● WHAT IS REQUIRED: Proceed with the passage below on Denmark's stance toward climate change, writing onward from its final sentence.

I will say first that I find it difficult to imagine any rich modern country taking climate change more seriously, or being more eager to take concrete actions to oppose it, than does Denmark. Danish individuals, society and government, including every political party, acknowledge the reality of anthropogentic climate change and the very real dangers it poses to (very flat) Denmark and the world. Danes know that Denmark is too small for a drop in its emissions to make much of a difference, but they seem more than willing to do their part by reducing energy use, subsidizing alternative power sources (etc.) and applying what limited diplomatic influence they have. Denmark is economically comfortable enough to really invest in these things and has both a highly functional government and a populace willing to implement the policies that their leaders decide upon. I am sure there are people in Denmark who disagree, but I haven't met (or even heard of) them. Unlike most countries, they have made their emission reduction targets law (although how such a law is enforced is unclear to me).

● DATA EXTRACT:

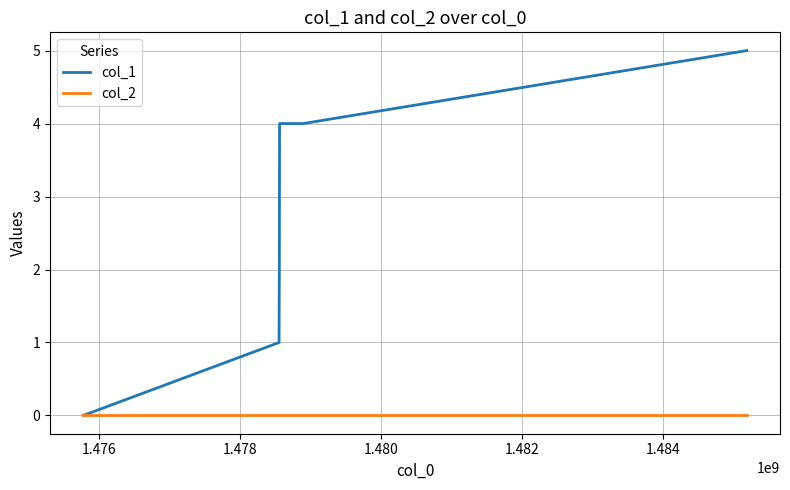

What is the greatest value displayed?

5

● WRITTEN REPLY:
Because of the above, not despite it, Denmark convinces me that humanity will rush headlong into global ecological disaster. I say this because if any country has the willingness and ability to implement the policies needed to avoid disaster, it is Denmark, and they are not there. For while Denmark invests in weaning itself off fossil fuels, it also invests very heavily in the fossil fuel industry, notably North Sea oil and gas exploration. The Danish government surely believes, probably correctly, that the will does not exist in the populace to give up on the profits of involvement in the scramble for hydrocarbons. So while Denmark is trying hard not to burn those fuels here in Denmark, it is trying hard to sell them to someone else who will burn them, doing every bit as much to submerge the Danish lowlands (aka Denmark). Danes know this, but like the rest of the world (I'm looking at you Canadian Tar Sands) they seem to feel (again probably correctly) that if they don't do it someone else (Norway, UK, etc.) will.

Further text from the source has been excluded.